“The wine, Mrs Wilton.”

“But it’s the best port, my dear—not what I give to the poor.”

“And the bit of chicken, Mrs Wilton,” said Jenny, viciously.

“But it isn’t a bit, my dear; it’s a whole one,” said the lady, looking troubled.

“A cold one, left over from last night’s dinner,” said Jenny, half hysterically.

“Indeed, no, my dear,” cried the visitor, appealingly; “it isn’t a cooked one at all, but a nice, young Dorking cockerel from the farm.”

“And a bunch of mouldy grapes,” cried Jenny, passionately, bursting into a fit of sobbing, “just as if I were widow Gee!”

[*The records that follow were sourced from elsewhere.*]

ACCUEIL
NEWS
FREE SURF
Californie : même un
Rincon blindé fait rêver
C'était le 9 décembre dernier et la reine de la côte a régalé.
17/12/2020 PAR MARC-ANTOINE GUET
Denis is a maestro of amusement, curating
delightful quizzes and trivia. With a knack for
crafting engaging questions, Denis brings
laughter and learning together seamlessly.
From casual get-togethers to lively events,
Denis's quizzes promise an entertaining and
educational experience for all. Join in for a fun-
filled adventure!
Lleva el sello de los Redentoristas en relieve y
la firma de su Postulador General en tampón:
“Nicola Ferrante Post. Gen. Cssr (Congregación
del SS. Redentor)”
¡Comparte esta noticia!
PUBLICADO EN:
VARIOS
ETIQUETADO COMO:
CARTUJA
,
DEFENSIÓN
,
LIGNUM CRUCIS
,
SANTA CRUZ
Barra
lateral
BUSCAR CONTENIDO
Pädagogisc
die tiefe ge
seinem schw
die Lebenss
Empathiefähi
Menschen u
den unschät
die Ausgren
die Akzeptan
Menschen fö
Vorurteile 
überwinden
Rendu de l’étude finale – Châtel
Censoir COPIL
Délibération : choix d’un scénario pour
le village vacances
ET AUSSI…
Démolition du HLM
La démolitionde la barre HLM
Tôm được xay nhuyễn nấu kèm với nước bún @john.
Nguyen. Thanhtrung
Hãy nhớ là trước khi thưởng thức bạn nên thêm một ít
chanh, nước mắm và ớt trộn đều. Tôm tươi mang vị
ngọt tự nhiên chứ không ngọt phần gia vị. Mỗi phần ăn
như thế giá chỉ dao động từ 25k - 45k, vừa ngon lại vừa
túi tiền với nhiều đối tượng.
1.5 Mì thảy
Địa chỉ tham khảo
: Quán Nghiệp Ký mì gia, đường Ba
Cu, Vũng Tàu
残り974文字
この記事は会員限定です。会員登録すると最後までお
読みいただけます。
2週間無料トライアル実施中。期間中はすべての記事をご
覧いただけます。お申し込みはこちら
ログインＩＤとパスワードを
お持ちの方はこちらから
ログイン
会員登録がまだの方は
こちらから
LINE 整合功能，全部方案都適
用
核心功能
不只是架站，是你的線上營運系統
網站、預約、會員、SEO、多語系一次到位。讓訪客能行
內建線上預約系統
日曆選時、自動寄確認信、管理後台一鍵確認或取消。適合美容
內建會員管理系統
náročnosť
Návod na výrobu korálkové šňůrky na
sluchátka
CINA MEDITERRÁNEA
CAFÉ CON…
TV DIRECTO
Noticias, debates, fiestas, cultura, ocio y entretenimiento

“Why, my dear child, I—oh, I see, I see; you’re only just getting better, and you’re lonely and low, and it makes you feel fractious and cross, and I know. There, there, there, my poor darling! I ought to have come before and seen you, for I always did like to see your pretty, little, merry face, and there, there, there!” she continued, as she knelt by the chair, and in a gentle, motherly way, drew the little, thin invalid to her expansive breast, kissing and fondling and cooing over her, as she rocked her to and fro, using her own scented handkerchief to dry the tears.

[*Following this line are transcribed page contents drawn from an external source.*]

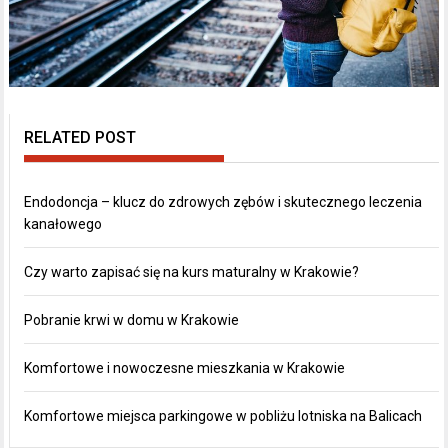
RELATED POST
Endodoncja – klucz do zdrowych zębów i skutecznego leczenia
kanałowego
Czy warto zapisać się na kurs maturalny w Krakowie?
Pobranie krwi w domu w Krakowie
Komfortowe i nowoczesne mieszkania w Krakowie
Komfortowe miejsca parkingowe w pobliżu lotniska na Balicach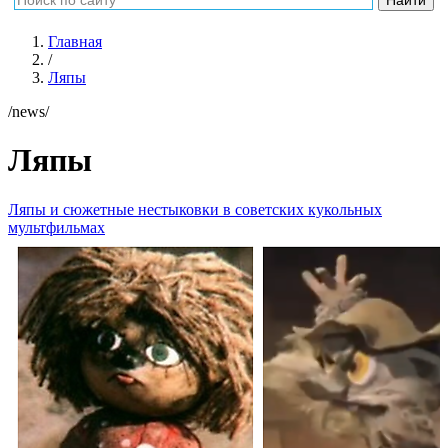
Главная
/
Ляпы
/news/
Ляпы
Ляпы и сюжетные нестыковки в советских кукольных
мультфильмах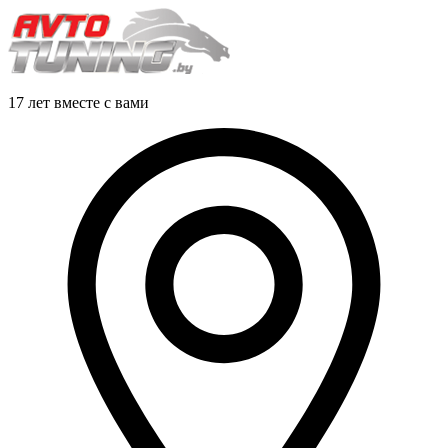
17 лет вместе с вами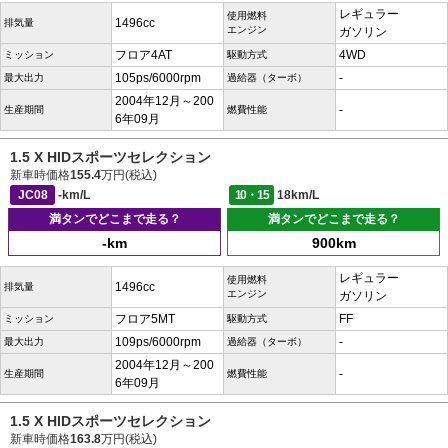
レギュラー
使用燃料
1496cc
排気量
エンジン
ガソリン
フロア4AT
4WD
ミッション
駆動方式
105ps/6000rpm
-
最大出力
過給器（ターボ）
2004年12月～200
-
生産期間
燃費性能
6年09月
1.5 X HIDスポーツセレクション
新車時価格
155.4
万円(税込)
JC08
-km/L
10・15
18km/L
満タンでどこまで走る？
満タンでどこまで走る？
-km
900km
レギュラー
使用燃料
1496cc
排気量
エンジン
ガソリン
フロア5MT
FF
ミッション
駆動方式
109ps/6000rpm
-
最大出力
過給器（ターボ）
2004年12月～200
-
生産期間
燃費性能
6年09月
1.5 X HIDスポーツセレクション
新車時価格
163.8
万円(税込)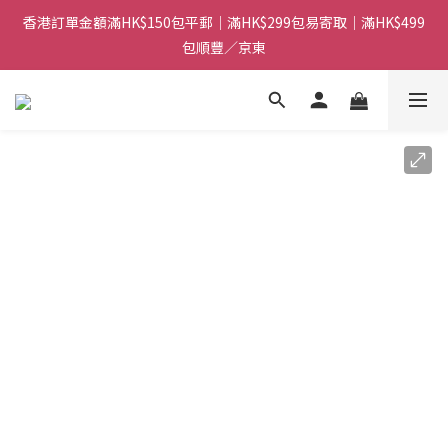
香港訂單金額滿HK$150包平郵｜滿HK$299包易寄取｜滿HK$499
香港訂單金額滿HK$150包平郵｜滿HK$299包易寄取｜滿HK$499
包順豐／京東
包順豐／京東
【網店限定！】指定清貨商品每消費HK$100即享購物金HK$50回
贈 👈
香港訂單金額滿HK$150包平郵｜滿HK$299包易寄取｜滿HK$499
包順豐／京東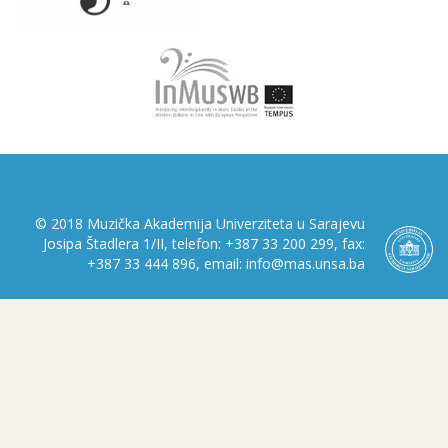
© 2018 Muzička Akademija Univerziteta u Sarajevu
Josipa Štadlera 1/II, telefon: +387 33 200 299, fax:
+387 33 444 896, email: info@mas.unsa.ba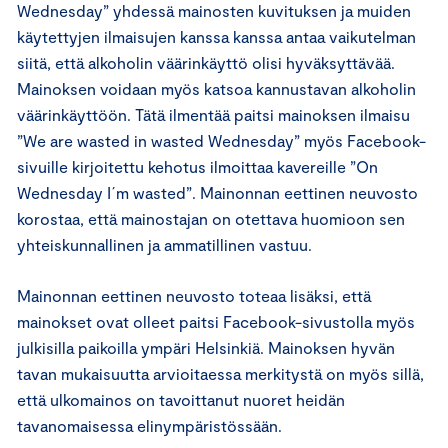
Wednesday” yhdessä mainosten kuvituksen ja muiden
käytettyjen ilmaisujen kanssa kanssa antaa vaikutelman
siitä, että alkoholin väärinkäyttö olisi hyväksyttävää.
Mainoksen voidaan myös katsoa kannustavan alkoholin
väärinkäyttöön. Tätä ilmentää paitsi mainoksen ilmaisu
”We are wasted in wasted Wednesday” myös Facebook-
sivuille kirjoitettu kehotus ilmoittaa kavereille ”On
Wednesday I´m wasted”. Mainonnan eettinen neuvosto
korostaa, että mainostajan on otettava huomioon sen
yhteiskunnallinen ja ammatillinen vastuu.
Mainonnan eettinen neuvosto toteaa lisäksi, että
mainokset ovat olleet paitsi Facebook-sivustolla myös
julkisilla paikoilla ympäri Helsinkiä. Mainoksen hyvän
tavan mukaisuutta arvioitaessa merkitystä on myös sillä,
että ulkomainos on tavoittanut nuoret heidän
tavanomaisessa elinympäristössään.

“That’s right. Have a good cry, my dear. It will relieve you, and you’ll feel better then. I know myself how peevish it makes one to be ill, with no one to tend and talk to you; but you won’t be angry with me now for bringing you the fruit and wine, for indeed, indeed, they are the best to be had, and do you think I’d be so purse-proud and insulting as to treat you as one of the poor people? No, indeed, my dear, for I don’t mind telling you that I’m only going to be a poor woman myself, for things are to be very sadly altered, and when I come to see you, if I’m to stay here instead of going to the workhouse, there’ll be no carriage, but I shall have to walk.”

“I—I—beg your pardon, Mrs Wilton,” sobbed Jenny. “I say cross things since I have been so ill.”